SRP | Safe authentication without password exchange
This is a TypeScript implementation of Secure Remote Password as documented at RFC5054.
The part of using steps was inspired by tssrp6a which is another SRP implementation, but it was asynchronous. Anyway, we thank you.
# Add repository as dependency
The options that will be created here, will be used from both server and client. Take caution that different options will generate different values, so there will be no compatibility.
const options = {
routines: new Routines(), // This is the default and can be ommited. You can write your own routines by inheriting the routines clss
hashFunction: Routines.Hash['SHA256'],
primeGroup: Routines.PrimeGroup[2048]
};
The user's credentials that will be used for registration and authentication.
const username = "JexSrs";
let password = "pass123";
This flow will register a new user to the server.

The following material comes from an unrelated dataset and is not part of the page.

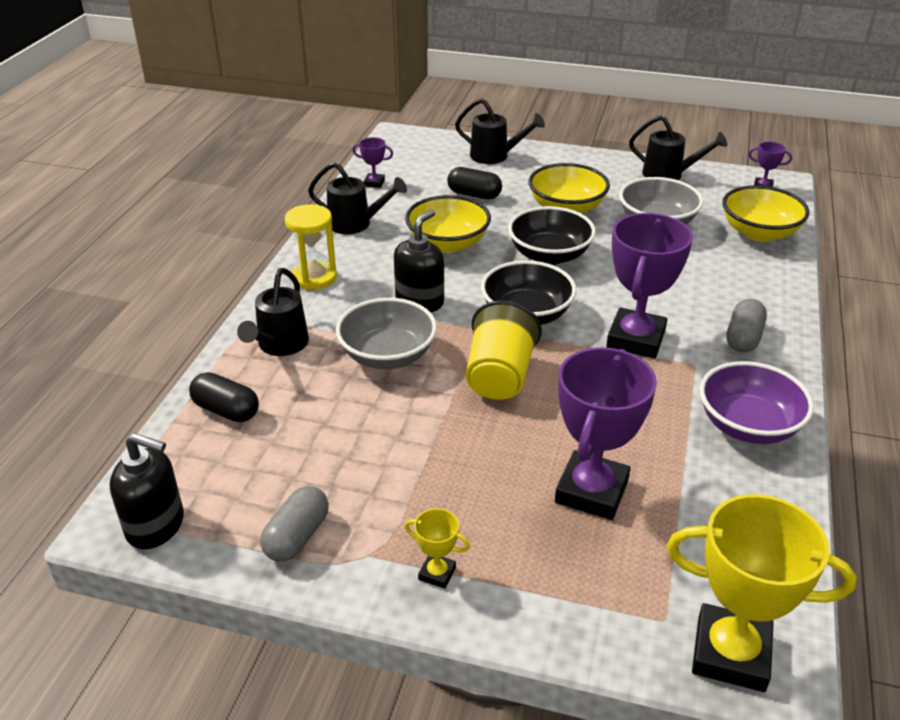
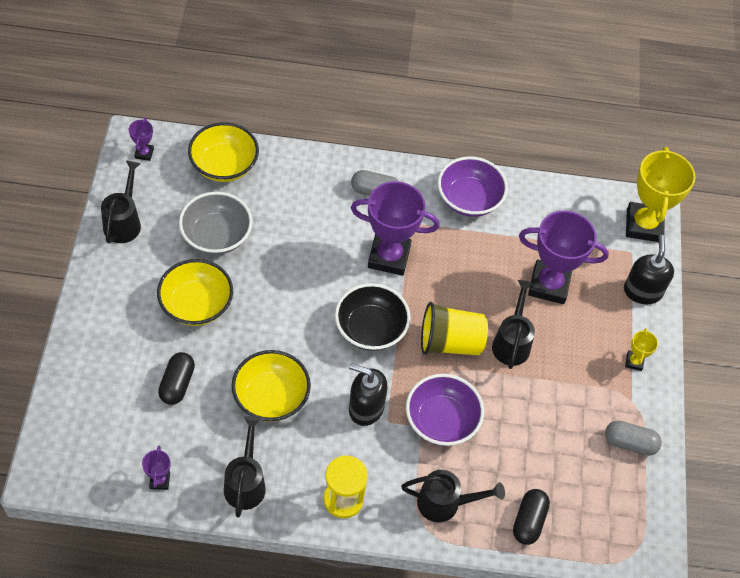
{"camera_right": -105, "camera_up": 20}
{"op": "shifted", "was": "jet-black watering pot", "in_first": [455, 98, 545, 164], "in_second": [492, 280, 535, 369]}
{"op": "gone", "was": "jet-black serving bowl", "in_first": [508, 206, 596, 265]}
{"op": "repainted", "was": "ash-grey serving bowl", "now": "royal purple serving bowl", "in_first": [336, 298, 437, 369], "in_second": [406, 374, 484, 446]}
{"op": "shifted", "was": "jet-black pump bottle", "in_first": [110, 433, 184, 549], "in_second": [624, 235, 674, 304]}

import {Server, Client, Routines, generateVerifierAndSalt} from "srp";
const {salt, verifier} = generateVerifierAndSalt(getOptions(), identity, password);
sendToServer(username, salt, verifier);
// Server
storeToDatabase(username, salt, verifier);
This flow will verify a user that has registered using the above flow. Caution! If the options used during registration are different from the ones used during authentication, the authentication will always fail.

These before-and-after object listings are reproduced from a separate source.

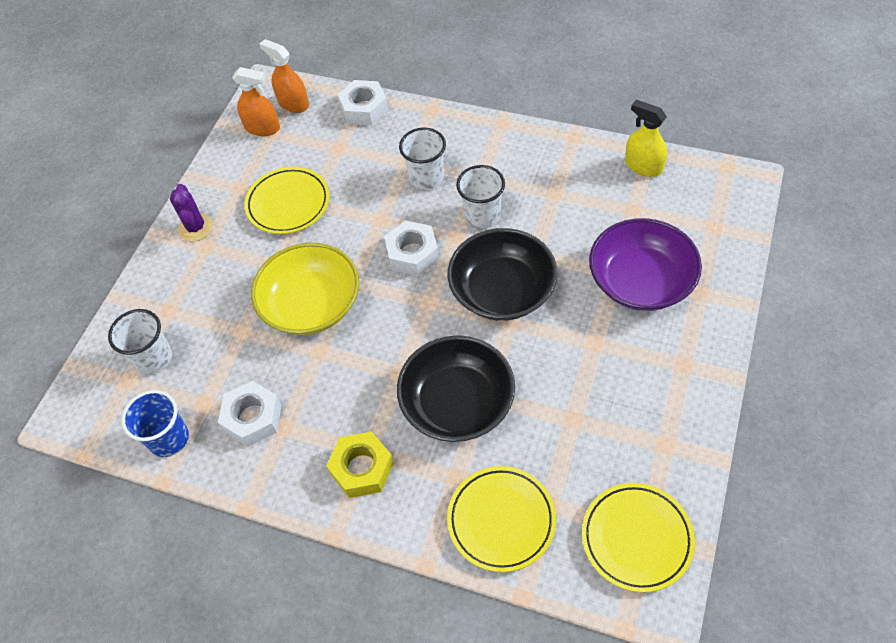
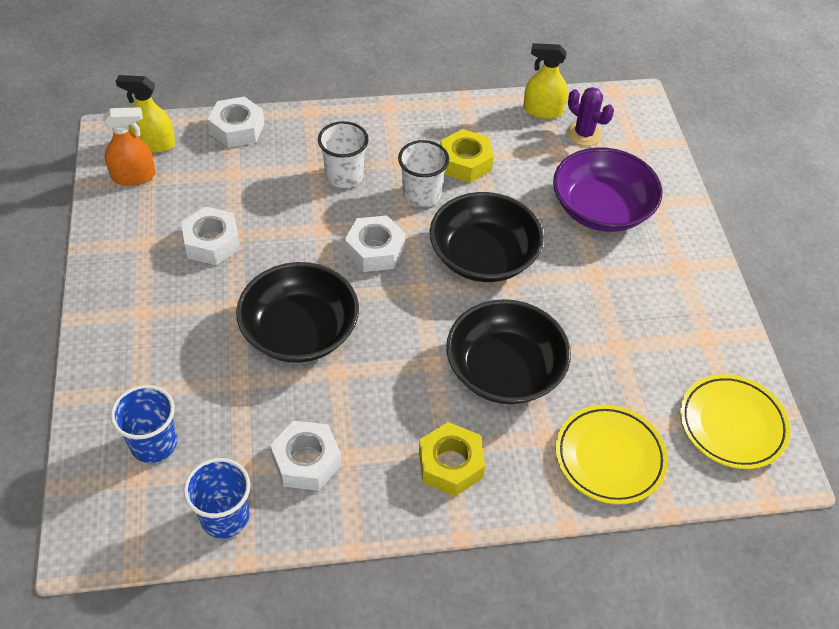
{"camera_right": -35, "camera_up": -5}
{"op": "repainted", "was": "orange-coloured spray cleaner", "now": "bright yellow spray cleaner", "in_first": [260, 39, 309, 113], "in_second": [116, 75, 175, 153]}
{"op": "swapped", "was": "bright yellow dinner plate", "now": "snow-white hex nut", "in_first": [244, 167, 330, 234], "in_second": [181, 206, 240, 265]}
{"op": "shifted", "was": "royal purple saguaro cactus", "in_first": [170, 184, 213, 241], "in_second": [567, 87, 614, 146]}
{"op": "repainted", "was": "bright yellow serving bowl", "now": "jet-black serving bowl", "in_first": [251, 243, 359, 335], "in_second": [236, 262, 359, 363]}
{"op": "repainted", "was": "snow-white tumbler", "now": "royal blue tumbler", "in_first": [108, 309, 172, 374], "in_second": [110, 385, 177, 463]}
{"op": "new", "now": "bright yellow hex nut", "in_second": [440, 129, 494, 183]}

In this step we will initialize client with user's credentials and request from server a generated public value (B) and the salt that was given during registration.
// Client
const client = new Client(options);
client.step1(identity, password);
password = ''; // No longer needed.
sendToServer(username);
// Server
const server = new Server(options);
let doc = getFromDatabase(identity);
if(doc == null) {
// Send random data to avoid exposing if user exists
respondToClient(randomB, randomSalt);
return;
}
let salt = doc.salt
const B = server.step1(identity, salt, doc.verifier); // Generate server's public key
saveToCache(server.toJSON()); // Maybe a redis or database
respondToClient(B, salt);
In this step the client has received the public value (B) and salt from the server. The client will now generate a public value (A) and the evidence message (M1) and send it to server to authenticate itself.
// Client
const {A, M1} = client.step2(salt, B);
sendToServer(A, M1);
// Server
let doc = getFromCache(username)
if(doc == null)
return sendToClient('Authentication failed');
let server = new Server(options, doc); // Init with state
let M2;
try {
M2 = server.step2(A, M1);
} catch(e) {
return sendToClient('Authentication failed');
}
respondToClient(M2);
In step 3 the client has received the server's evidence message (M2) and will verify that the server is the same as the one that started the authentication.
// Client
try {
client.step3(M2);
} catch (e) {
// Server is not the one we started.
}
Default value: 2048
Available values: 256
, 512
, 768
, 1024
, 1536
, 2048
, 3072
, 4096
, 6144
, 8192
Default value: SHA512
Available values: SHA1
, SHA256
, SHA384
, SHA512
Tou can always implement different routines by extending the routines class.
Initialize server using an older state. This can be when authenticating with HTTP protocol.
Initialize client using an older state.